Trilling dan Hood (1999)
mengemukakan bahwa perhatian utama pendidikan di abad pengetahuan adalah untuk
mempersiapkan hidup dan kerja bagi masyarakat. Tibalah saatnya menoleh sejenak
ke arah pandangan dengan sudut yang luas mengenai peran-peran utama yang akan
semakin dimainkan oleh pembelajaran dan pendidikan dalam masyarakat yang
berbasis pengetahuan.
Kemerosotan pendidikan di Indonesia
sudah terasakan selama bertahun-tahun, untuk kesekian kalinya kurikulum
dituding sebagai penyebabnya.
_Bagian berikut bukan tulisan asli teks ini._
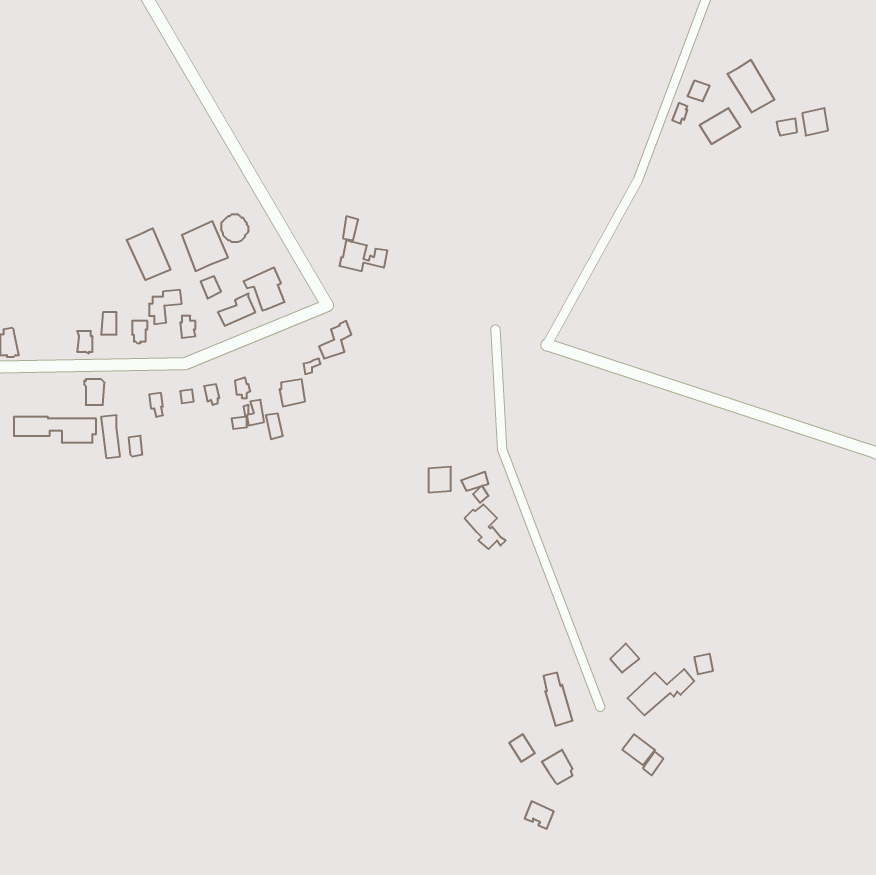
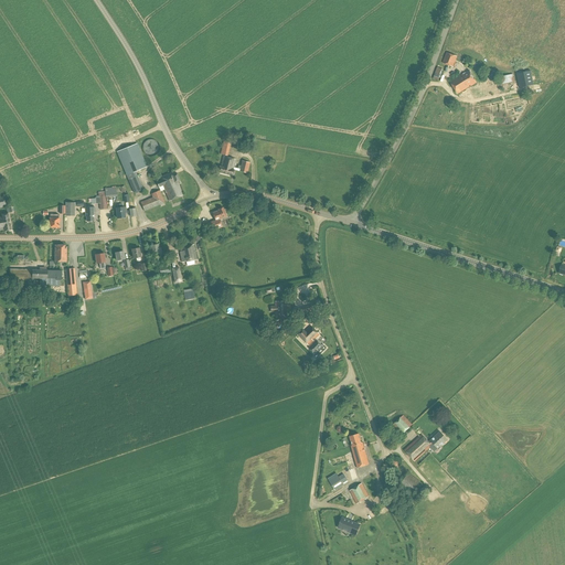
building: [727,60,774,113] -> none
building: [127,228,170,280] -> none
Hal ini tercermin dengan adanya upaya mengubah
kurikulum mulai kurikulum 1975 diganti dengan kurikulum 1984, kemudian diganti
dengan kurikulum 1994, dan kini diganti lagi dengan kurikulum 2007. Apabila
kita analisa, kemerosotan pendidikan bukan diakibatkan oleh kurikulum tetapi
oleh kurangnya profesionalisme guru dan keengganan belajar siswa.
Profesionalisme sebagai penunjang kelancaran guru dalam melaksanakan tugasnya,
sangat dipengaruhi oleh dua faktor besar yaitu faktor internal yang meliputi
minat dan bakat dan faktor eksternal yaitu berkaitan dengan lingkungan sekitar,
sarana prasarana, serta berbagai latihan yang dilakukan guru (Sumargi, 1996).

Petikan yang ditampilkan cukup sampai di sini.